**YOUR INSTRUCTIONS**
Your job is to restate each entry word for word.

**EXERCISE INPUTS**
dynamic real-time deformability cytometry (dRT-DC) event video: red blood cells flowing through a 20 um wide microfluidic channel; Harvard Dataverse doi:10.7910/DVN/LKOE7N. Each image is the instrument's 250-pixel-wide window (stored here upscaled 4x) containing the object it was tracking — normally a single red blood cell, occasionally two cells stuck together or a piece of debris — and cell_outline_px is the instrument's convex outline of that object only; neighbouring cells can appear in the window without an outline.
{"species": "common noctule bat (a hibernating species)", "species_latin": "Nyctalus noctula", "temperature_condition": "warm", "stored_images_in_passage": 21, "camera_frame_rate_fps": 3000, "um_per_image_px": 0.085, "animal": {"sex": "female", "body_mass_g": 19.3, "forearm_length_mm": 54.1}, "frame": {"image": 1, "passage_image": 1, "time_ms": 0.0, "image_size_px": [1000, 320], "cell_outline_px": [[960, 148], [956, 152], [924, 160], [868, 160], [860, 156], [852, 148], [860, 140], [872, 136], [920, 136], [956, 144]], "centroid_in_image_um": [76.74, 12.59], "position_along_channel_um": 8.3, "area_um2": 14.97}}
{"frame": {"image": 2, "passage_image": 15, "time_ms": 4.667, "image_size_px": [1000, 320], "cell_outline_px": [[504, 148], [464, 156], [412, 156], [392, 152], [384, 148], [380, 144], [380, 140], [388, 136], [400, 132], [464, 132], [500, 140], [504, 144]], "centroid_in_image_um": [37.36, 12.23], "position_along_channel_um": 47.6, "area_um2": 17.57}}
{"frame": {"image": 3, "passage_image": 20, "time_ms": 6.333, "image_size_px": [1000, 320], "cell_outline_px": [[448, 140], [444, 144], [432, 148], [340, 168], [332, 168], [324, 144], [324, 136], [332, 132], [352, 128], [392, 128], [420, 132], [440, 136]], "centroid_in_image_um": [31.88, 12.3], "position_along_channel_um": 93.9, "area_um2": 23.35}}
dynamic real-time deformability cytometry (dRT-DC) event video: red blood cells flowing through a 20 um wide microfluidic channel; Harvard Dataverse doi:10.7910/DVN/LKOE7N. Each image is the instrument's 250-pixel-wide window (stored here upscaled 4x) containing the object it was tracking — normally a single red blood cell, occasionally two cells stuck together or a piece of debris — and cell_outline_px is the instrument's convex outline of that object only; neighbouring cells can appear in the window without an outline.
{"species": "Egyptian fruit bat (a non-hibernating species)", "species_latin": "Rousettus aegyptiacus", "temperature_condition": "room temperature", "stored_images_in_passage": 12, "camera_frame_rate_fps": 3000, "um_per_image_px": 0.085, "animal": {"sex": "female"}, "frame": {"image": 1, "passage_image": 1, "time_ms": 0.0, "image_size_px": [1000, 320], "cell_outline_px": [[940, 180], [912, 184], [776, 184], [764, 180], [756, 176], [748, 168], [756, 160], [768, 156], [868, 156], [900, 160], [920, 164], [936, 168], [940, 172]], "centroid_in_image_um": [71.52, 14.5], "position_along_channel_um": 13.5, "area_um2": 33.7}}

**SOLUTION**
dynamic real-time deformability cytometry (dRT-DC) event video: red blood cells flowing through a 20 um wide microfluidic channel; Harvard Dataverse doi:10.7910/DVN/LKOE7N. Each image is the instrument's 250-pixel-wide window (stored here upscaled 4x) containing the object it was tracking — normally a single red blood cell, occasionally two cells stuck together or a piece of debris — and cell_outline_px is the instrument's convex outline of that object only; neighbouring cells can appear in the window without an outline.
{"species": "common noctule bat (a hibernating species)", "species_latin": "Nyctalus noctula", "temperature_condition": "warm", "stored_images_in_passage": 21, "camera_frame_rate_fps": 3000, "um_per_image_px": 0.085, "animal": {"sex": "female", "body_mass_g": 19.3, "forearm_length_mm": 54.1}, "frame": {"image": 1, "passage_image": 1, "time_ms": 0.0, "image_size_px": [1000, 320], "cell_outline_px": [[960, 148], [956, 152], [924, 160], [868, 160], [860, 156], [852, 148], [860, 140], [872, 136], [920, 136], [956, 144]], "centroid_in_image_um": [76.74, 12.59], "position_along_channel_um": 8.3, "area_um2": 14.97}}
{"frame": {"image": 2, "passage_image": 15, "time_ms": 4.667, "image_size_px": [1000, 320], "cell_outline_px": [[504, 148], [464, 156], [412, 156], [392, 152], [384, 148], [380, 144], [380, 140], [388, 136], [400, 132], [464, 132], [500, 140], [504, 144]], "centroid_in_image_um": [37.36, 12.23], "position_along_channel_um": 47.6, "area_um2": 17.57}}
{"frame": {"image": 3, "passage_image": 20, "time_ms": 6.333, "image_size_px": [1000, 320], "cell_outline_px": [[448, 140], [444, 144], [432, 148], [340, 168], [332, 168], [324, 144], [324, 136], [332, 132], [352, 128], [392, 128], [420, 132], [440, 136]], "centroid_in_image_um": [31.88, 12.3], "position_along_channel_um": 93.9, "area_um2": 23.35}}
dynamic real-time deformability cytometry (dRT-DC) event video: red blood cells flowing through a 20 um wide microfluidic channel; Harvard Dataverse doi:10.7910/DVN/LKOE7N. Each image is the instrument's 250-pixel-wide window (stored here upscaled 4x) containing the object it was tracking — normally a single red blood cell, occasionally two cells stuck together or a piece of debris — and cell_outline_px is the instrument's convex outline of that object only; neighbouring cells can appear in the window without an outline.
{"species": "Egyptian fruit bat (a non-hibernating species)", "species_latin": "Rousettus aegyptiacus", "temperature_condition": "room temperature", "stored_images_in_passage": 12, "camera_frame_rate_fps": 3000, "um_per_image_px": 0.085, "animal": {"sex": "female"}, "frame": {"image": 1, "passage_image": 1, "time_ms": 0.0, "image_size_px": [1000, 320], "cell_outline_px": [[940, 180], [912, 184], [776, 184], [764, 180], [756, 176], [748, 168], [756, 160], [768, 156], [868, 156], [900, 160], [920, 164], [936, 168], [940, 172]], "centroid_in_image_um": [71.52, 14.5], "position_along_channel_um": 13.5, "area_um2": 33.7}}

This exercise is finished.